# On1 Software releases Photo 10



## mcasan (Oct 29, 2015)

On 1 Software just released their Photo 10 package.   They changed the name from the previous Perfect Photos Suite.    The UI is much better.   The B&W module was integrated into Effects so you can use other filters on the B&W images.   Resize is now part of the export routine were can resize, do canvas wrap...etc.  It works as a plugin set for LR or PS.   I think it will also still work as a plugin for the diehard Aperture users. It also works in standalone.  


https://www.on1.com


----------



## clee01l (Oct 29, 2015)

mcasan said:


> On 1 Software just released their Photo 10 package.   They changed the name from the previous Perfect Photos Suite.    The UI is much better.   The B&W module was integrated into Effects so you can use other filters on the B&W images.   Resize is now part of the export routine were can resize, do canvas wrap...etc.  It works as a plugin set for LR or PS.   I think it will also still work as a plugin for the diehard Aperture users. It also works in standalone.
> 
> 
> https://www.on1.com


I installed my copy today and so far I've been impressed. The help button takes me to an outdated Help browser window, but this should be easily correctable.


----------



## Victoria Bampton (Oct 30, 2015)

Good to hear. I'm downloading at the moment, but never really had time to play with earlier versions.


----------



## clee01l (Oct 30, 2015)

Since I filed my original post, I have had one crash using the Photo10 plugin trying to return to LR on applying the Photo10 adjustments.  This has not been repeated however. Photo10 restarted when it left off and I was able to apply the adjustments and return normally to LR.


----------



## mcasan (Nov 1, 2015)

» Entries shown
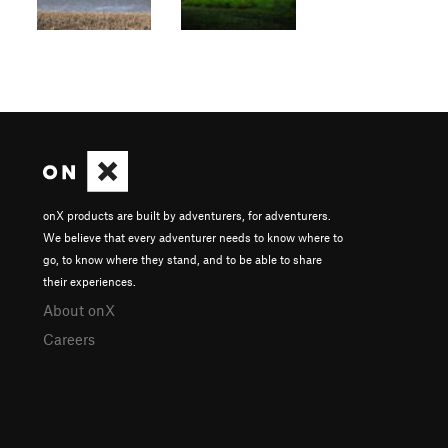
onX products are built by adventurers, for adventurers.
We believe that every adventurer needs to know where to
go, to know where they stand, and to be able to share
their experiences.
About onX
Careers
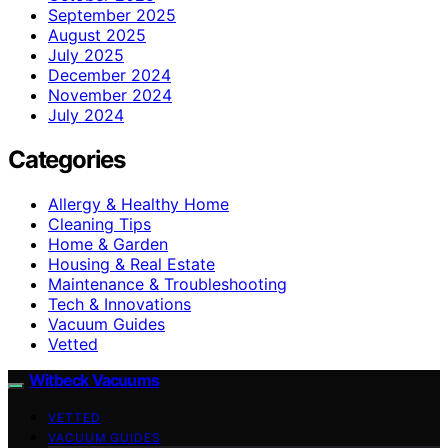
September 2025
August 2025
July 2025
December 2024
November 2024
July 2024
Categories
Allergy & Healthy Home
Cleaning Tips
Home & Garden
Housing & Real Estate
Maintenance & Troubleshooting
Tech & Innovations
Vacuum Guides
Vetted
Witbeck Vacuums
VETTED
VACUUM GUIDES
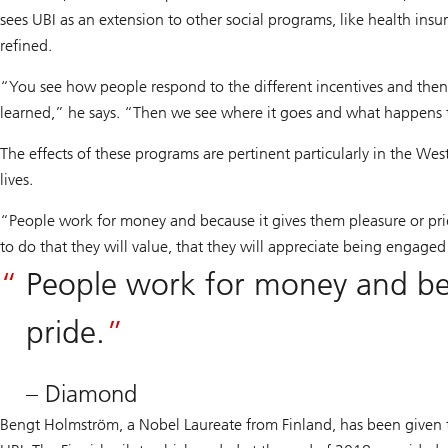
sees UBI as an extension to other social programs, like health insur
refined.
“You see how people respond to the different incentives and then
learned,” he says. “Then we see where it goes and what happens 
The effects of these programs are pertinent particularly in the We
lives.
“People work for money and because it gives them pleasure or pri
to do that they will value, that they will appreciate being engaged
People work for money and bec
pride.
– Diamond
Bengt Holmström, a Nobel Laureate from Finland, has been given 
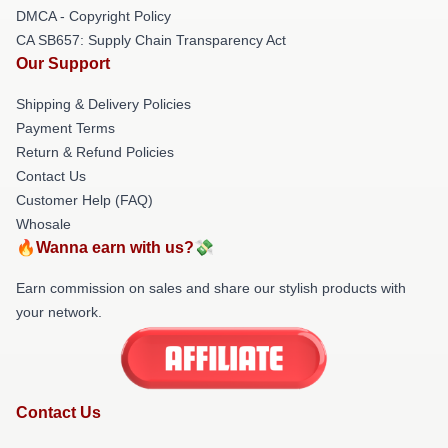
DMCA - Copyright Policy
CA SB657: Supply Chain Transparency Act
Our Support
Shipping & Delivery Policies
Payment Terms
Return & Refund Policies
Contact Us
Customer Help (FAQ)
Whosale
🔥Wanna earn with us?💸
Earn commission on sales and share our stylish products with
your network.
Contact Us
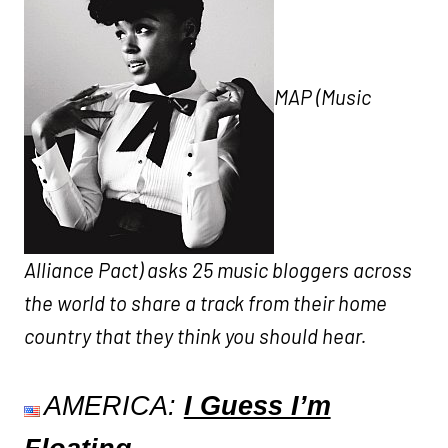
MAP (Music
Alliance Pact) asks 25 music bloggers across
the world to share a track from their home
country that they think you should hear.
AMERICA:
I Guess I’m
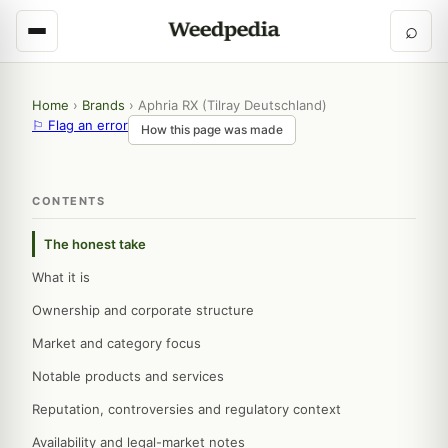
⌕
Home
›
Brands
›
Aphria RX (Tilray Deutschland)
⚐ Flag an error
How this page was made
CONTENTS
The honest take
What it is
Ownership and corporate structure
Market and category focus
Notable products and services
Reputation, controversies and regulatory context
Availability and legal-market notes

» Task to complete
In the forum thread about On1 Photo 10, what was the package called before its name changed?

» Result of this exercise
Perfect Photos Suite